The Open Group Launches the Open Business Architecture (O-BA) Preliminary Standard Part I to Support Business Transformation

The first release of a three part standard designed to improve alignment, governance and integration between the different aspects of business transformation projects

The Open Group, the vendor-neutral IT consortium, has today launched the Open Business Architecture (O-BA) Preliminary Standard Part I, an Open Group standard. The standard focuses on transformations to the enterprise or organization, defining an approach that ensures a clear understanding of the business vision by all stakeholders throughout the enterprise transformation lifecycle. Working in accordance with the standard enhances alignment, governance, and integration between all aspects of business transformation projects.

O-BA Part I describes the practice through a Business Architecture framework called the five-ways framework, the structural challenges it tries to resolve, and how these are resolved by applying the standard. Part I is focused on decision-making and direction-setting.

Developed by The Open Group Governing Board Business Architecture Work Group, this is the first installment of a three-part standard. Combined, the three parts of the standard will explicitly address all aspects of a business architecture practice. Not only will it examine the holistic approach in modeling required, but also the way of working and thinking, as well organizing and supporting.

The standard clearly defines the systemic nature of transformations, the varying interests and goals of stakeholders, and prepares for consistent communication of business priorities and needs throughout the transformation lifecycle. It addresses a real need to solve structural challenges in enterprise and organizational transformations.

O-BA Part I is being published initially as a Preliminary Standard since it addresses an emerging area of best practice. It is therefore subject to change before being published as a full Open Group Standard in due course.

————

According to the announcement about the O-BA standard, what is the name of the Business Architecture framework through which Part I describes the practice?

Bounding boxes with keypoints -
————

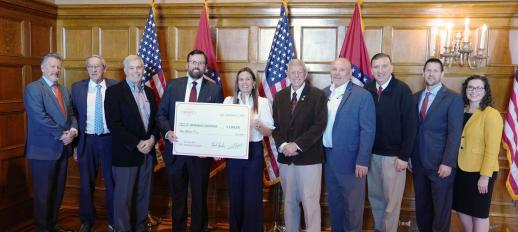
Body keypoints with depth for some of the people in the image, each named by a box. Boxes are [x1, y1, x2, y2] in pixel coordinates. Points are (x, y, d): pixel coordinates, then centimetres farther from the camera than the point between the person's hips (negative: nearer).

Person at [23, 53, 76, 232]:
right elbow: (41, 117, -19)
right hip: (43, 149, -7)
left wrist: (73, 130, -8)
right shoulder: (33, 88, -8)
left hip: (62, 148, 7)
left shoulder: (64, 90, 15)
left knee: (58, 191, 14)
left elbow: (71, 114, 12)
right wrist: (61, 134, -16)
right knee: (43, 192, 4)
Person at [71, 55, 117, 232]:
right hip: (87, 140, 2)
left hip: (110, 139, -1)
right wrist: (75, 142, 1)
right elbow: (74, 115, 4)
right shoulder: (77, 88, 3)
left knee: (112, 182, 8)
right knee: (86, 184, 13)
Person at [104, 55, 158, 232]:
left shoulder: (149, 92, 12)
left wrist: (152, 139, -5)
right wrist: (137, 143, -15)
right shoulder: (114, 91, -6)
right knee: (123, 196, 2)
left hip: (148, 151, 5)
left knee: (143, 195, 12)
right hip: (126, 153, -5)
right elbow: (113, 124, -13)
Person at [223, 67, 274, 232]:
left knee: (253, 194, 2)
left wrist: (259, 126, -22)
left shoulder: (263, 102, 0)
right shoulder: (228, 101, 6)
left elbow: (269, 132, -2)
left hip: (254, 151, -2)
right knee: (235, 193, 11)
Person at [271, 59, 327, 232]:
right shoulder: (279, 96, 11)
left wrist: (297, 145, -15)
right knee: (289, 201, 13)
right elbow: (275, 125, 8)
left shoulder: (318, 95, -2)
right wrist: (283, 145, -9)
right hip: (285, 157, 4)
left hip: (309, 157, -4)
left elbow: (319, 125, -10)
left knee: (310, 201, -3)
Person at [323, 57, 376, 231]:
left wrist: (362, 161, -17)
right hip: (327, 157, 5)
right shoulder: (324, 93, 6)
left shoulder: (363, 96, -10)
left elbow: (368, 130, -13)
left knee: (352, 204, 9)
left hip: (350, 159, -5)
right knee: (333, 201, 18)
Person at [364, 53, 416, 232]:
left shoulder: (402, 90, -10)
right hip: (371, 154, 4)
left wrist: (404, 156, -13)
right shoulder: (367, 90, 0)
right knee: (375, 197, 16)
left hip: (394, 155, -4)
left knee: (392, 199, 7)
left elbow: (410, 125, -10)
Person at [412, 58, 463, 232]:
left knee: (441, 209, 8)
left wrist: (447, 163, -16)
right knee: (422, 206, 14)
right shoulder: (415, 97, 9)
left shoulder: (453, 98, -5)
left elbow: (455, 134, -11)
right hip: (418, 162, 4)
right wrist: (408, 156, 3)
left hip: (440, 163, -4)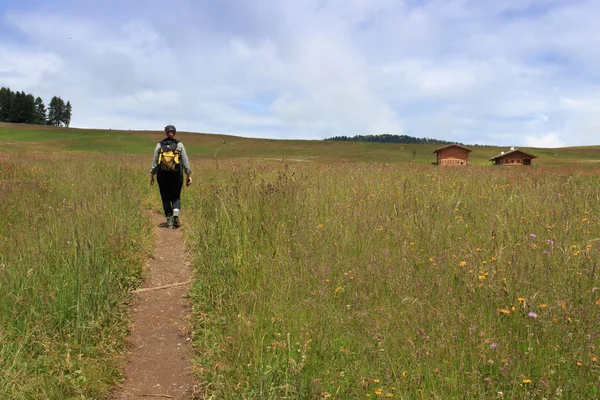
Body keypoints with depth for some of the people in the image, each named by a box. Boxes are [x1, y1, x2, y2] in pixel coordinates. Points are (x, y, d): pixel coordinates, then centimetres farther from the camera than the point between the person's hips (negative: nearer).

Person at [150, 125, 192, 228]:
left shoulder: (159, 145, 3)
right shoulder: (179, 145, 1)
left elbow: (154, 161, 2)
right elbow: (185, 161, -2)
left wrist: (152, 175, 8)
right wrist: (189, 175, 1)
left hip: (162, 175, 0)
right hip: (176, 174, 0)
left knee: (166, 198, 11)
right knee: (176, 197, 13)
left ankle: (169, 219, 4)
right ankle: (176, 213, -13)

————

Your response - The five-ways framework.